Shareholders’ agreement

If there is already a shareholders’ agreement, you can insert standard clauses which say that, in the event of a director shareholder dying, their personal representatives are obliged to sell and the other shareholders are obliged to buy, the deceased’s shares. The price will be fixed by a specified formula, presided over by the company’s auditor in case of a dispute and the funds for the purchase are often provided by appropriate life insurance policies.

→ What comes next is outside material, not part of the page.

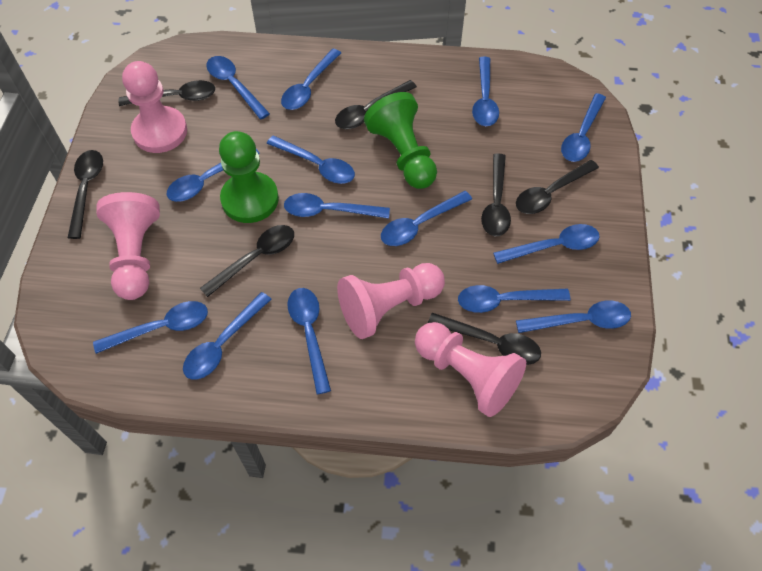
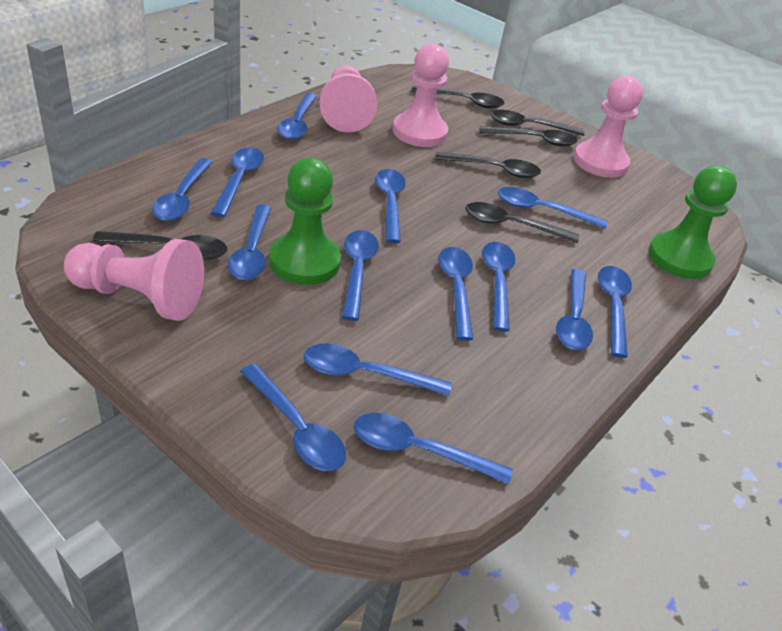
black spoon: 7 -> 6

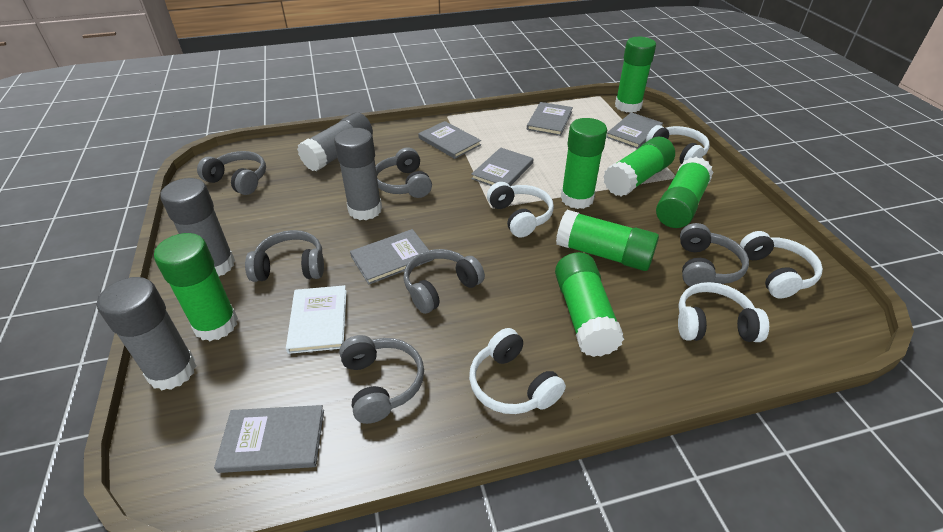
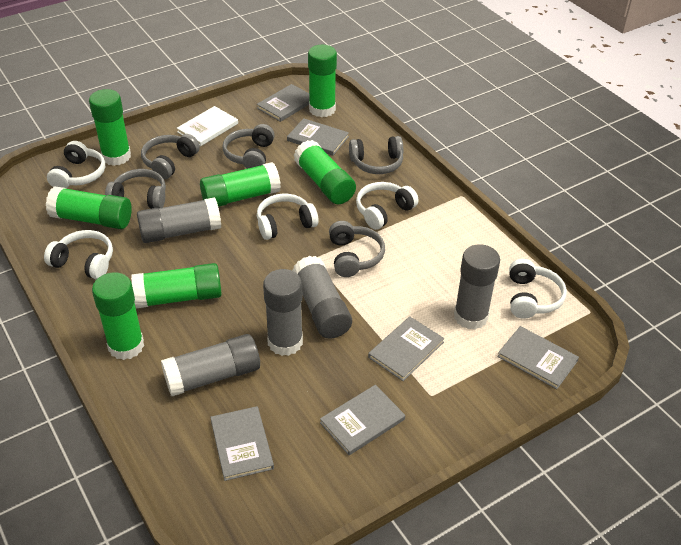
grey glue stick: 4 -> 5
grey headphones: 6 -> 5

HMRC’s prevailing view of this is that it represents a binding contract for the sale of the property (shares) in question at the time of the transferor’s death. This means that 100% business property relief (BPR) from inheritance tax is not available on the deceased’s shares. This interpretation of the legislation has not yet been ratified by the courts (no case has been brought) so you could challenge this view. However, it’s not worth incurring the costs because there’s a much simpler solution. Grant buy and sell options instead. Because an option for tax purposes doesn’t exist when it is granted but when it is exercised, it can’t be held to be an existing binding contract.

Make sure you have an up-to-date shareholders’ agreement in place with an Company’s Option to Buy/Sell Shares Clause. This should: (1) grant the personal representatives of the deceased shareholder an “option to sell” shares; and (2) grant the surviving shareholders an “option to buy” shares. This “option” argument would also work for partnership interests.